--- TASK MATERIAL Enclosed Below ---

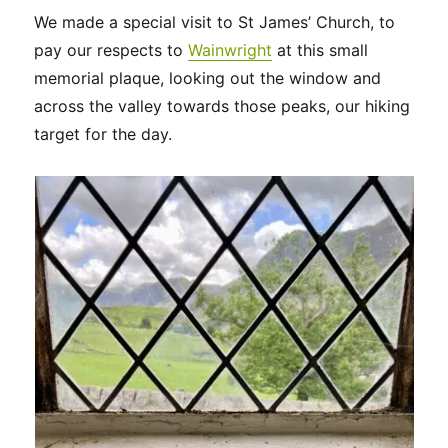
We made a special visit to St James’ Church, to
pay our respects to
Wainwright
at this small
memorial plaque, looking out the window and
across the valley towards those peaks, our hiking
target for the day.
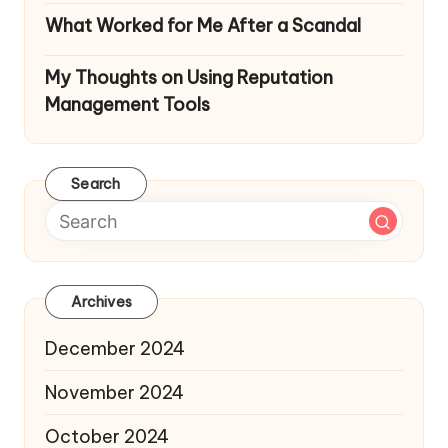
What Worked for Me After a Scandal
My Thoughts on Using Reputation
Management Tools
Search
Archives
December 2024
November 2024
October 2024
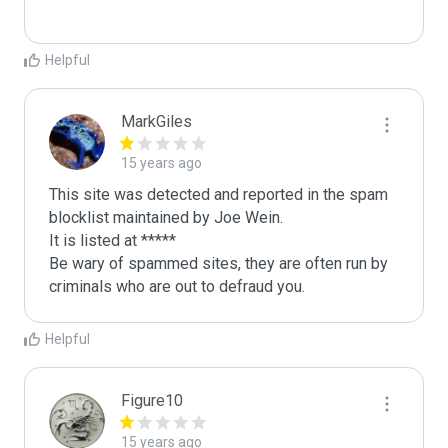
Helpful
MarkGiles
15 years ago
This site was detected and reported in the spam 
blocklist maintained by Joe Wein.

It is listed at *****

Be wary of spammed sites, they are often run by 
criminals who are out to defraud you.
Helpful
Figure10
15 years ago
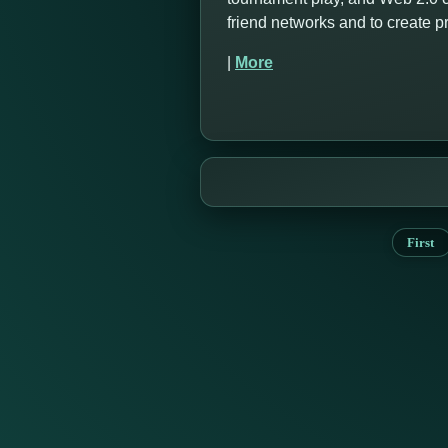
friend networks and to create 
|
More
First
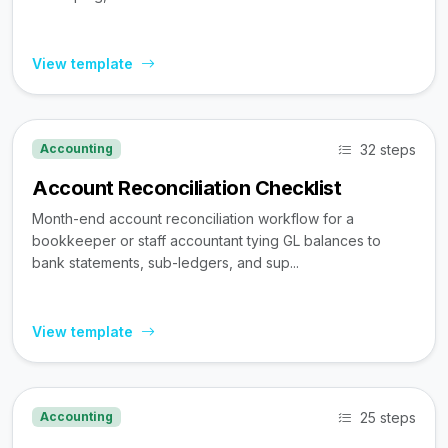
View template
32 steps
Accounting
Account Reconciliation Checklist
Month-end account reconciliation workflow for a
bookkeeper or staff accountant tying GL balances to
bank statements, sub-ledgers, and sup...
View template
25 steps
Accounting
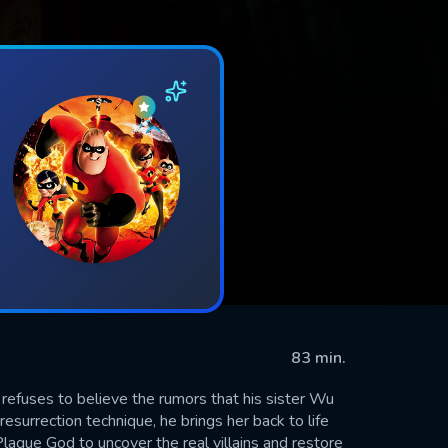
83 min.
 refuses to believe the rumors that his sister Wu
esurrection technique, he brings her back to life
lague God to uncover the real villains and restore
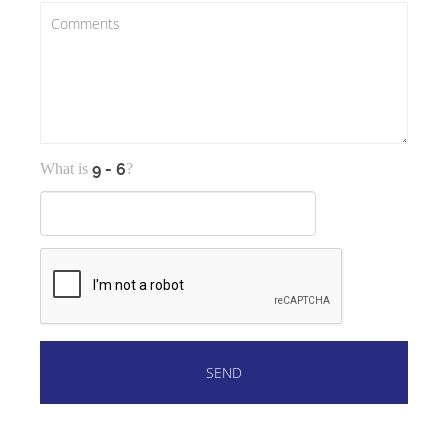
What is
?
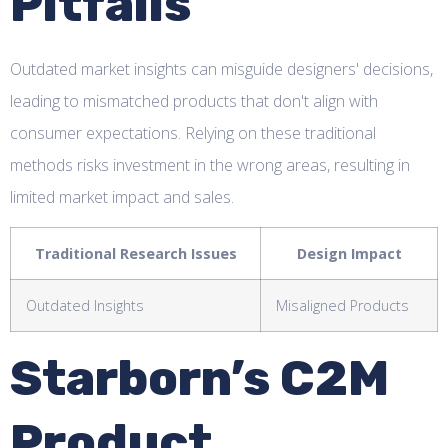
Pitfalls
Outdated market insights can misguide designers' decisions,
leading to mismatched products that don't align with
consumer expectations. Relying on these traditional
methods risks investment in the wrong areas, resulting in
limited market impact and sales.
Traditional Research Issues
Design Impact
Outdated Insights
Misaligned Products
Starborn’s C2M
Product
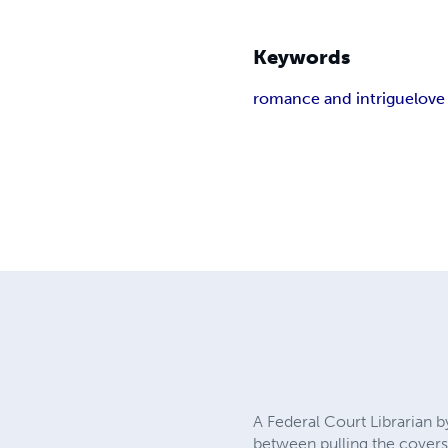
Keywords
romance and intrigue
love
A Federal Court Librarian b
between pulling the covers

--- End of Enclosed TASK MATERIAL ---

WHAT YOU ARE ASKED TO DO: Give back every record above exactly as written, skipping each picture.

SOLUTION TO THIS EXERCISE:
We made a special visit to St James’ Church, to
pay our respects to
Wainwright
at this small
memorial plaque, looking out the window and
across the valley towards those peaks, our hiking
target for the day.
What Worked for Me After a Scandal
My Thoughts on Using Reputation
Management Tools
Search
Archives
December 2024
November 2024
October 2024
Helpful
MarkGiles
15 years ago
This site was detected and reported in the spam 
blocklist maintained by Joe Wein.

It is listed at *****

Be wary of spammed sites, they are often run by 
criminals who are out to defraud you.
Helpful
Figure10
15 years ago
friend networks and to create 
|
More
First
View template
32 steps
Accounting
Account Reconciliation Checklist
Month-end account reconciliation workflow for a
bookkeeper or staff accountant tying GL balances to
bank statements, sub-ledgers, and sup...
View template
25 steps
Accounting
83 min.
 refuses to believe the rumors that his sister Wu
esurrection technique, he brings her back to life
lague God to uncover the real villains and restore
What is
?
Pitfalls
Outdated market insights can misguide designers' decisions,
leading to mismatched products that don't align with
consumer expectations. Relying on these traditional
methods risks investment in the wrong areas, resulting in
limited market impact and sales.
Traditional Research Issues
Design Impact
Outdated Insights
Misaligned Products
Starborn’s C2M
Product
Keywords
romance and intrigue
love
A Federal Court Librarian b
between pulling the covers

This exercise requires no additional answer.